Mais significativamente ainda, a produção de soja orgânica
no sul do Paraná alcançou um custo de US$ 240,95 por hectare,
com produtividade de 2.677 kg/ha, contra 2.560 kg/ha nos EUA (média da
produção transgênica e não-transgênica, praticamente
meio a meio) e 2.710 kg/ha para a soja convencional na média brasileira.

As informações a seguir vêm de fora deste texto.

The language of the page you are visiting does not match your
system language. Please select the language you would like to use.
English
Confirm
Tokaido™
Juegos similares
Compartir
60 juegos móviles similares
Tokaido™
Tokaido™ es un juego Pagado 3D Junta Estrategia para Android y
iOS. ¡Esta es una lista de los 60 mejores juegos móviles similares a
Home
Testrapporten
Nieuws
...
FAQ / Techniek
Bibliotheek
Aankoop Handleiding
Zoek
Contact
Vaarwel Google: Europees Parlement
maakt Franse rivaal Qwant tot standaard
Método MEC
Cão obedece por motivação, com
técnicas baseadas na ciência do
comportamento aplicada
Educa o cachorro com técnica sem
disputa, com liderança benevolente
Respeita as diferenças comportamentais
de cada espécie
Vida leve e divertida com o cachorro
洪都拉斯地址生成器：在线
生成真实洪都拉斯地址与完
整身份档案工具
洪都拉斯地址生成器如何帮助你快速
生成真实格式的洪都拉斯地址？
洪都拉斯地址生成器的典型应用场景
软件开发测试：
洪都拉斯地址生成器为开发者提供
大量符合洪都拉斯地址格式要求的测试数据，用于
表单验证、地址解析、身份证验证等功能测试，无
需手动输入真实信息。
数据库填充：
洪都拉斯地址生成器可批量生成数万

Por outro lado, o preço da soja orgânica está cerca de 40%
mais alto que a soja convencional, ampliando as imensas vantagens desta alternativa
tecnológica.
As experiências com a produção agroecológica de soja
impulsionadas pela ONG Assessoria e Serviços a Projetos de Agricultura
Alternativa no Paraná apontam para vantagens futuras ainda maiores, já
que esta produção é ainda recente e nem todos os benefícios
desta tecnologia ainda se fizeram sentir tanto na produtividade como nos custos
de produção.
A postura irresponsável do ministro da Agricultura, Pratini de Morais,
é a de afirmar que no Brasil há espaço para tudo: transgênicos,
não-transgênicos convencionais e orgânicos. Esse oba-oba
ignora que a segregação entre os produtos transgênicos e
os outros é uma operação difícil e cara, e tem custado
aos americanos a sua ampla dominação no mercado internacional
de soja. O ministro, como o resto do governo FH, parece ter mais em conta os
interesses da Monsanto que os do país.
* JEAN MARC VON DER WEID é economista e assessor da FAO.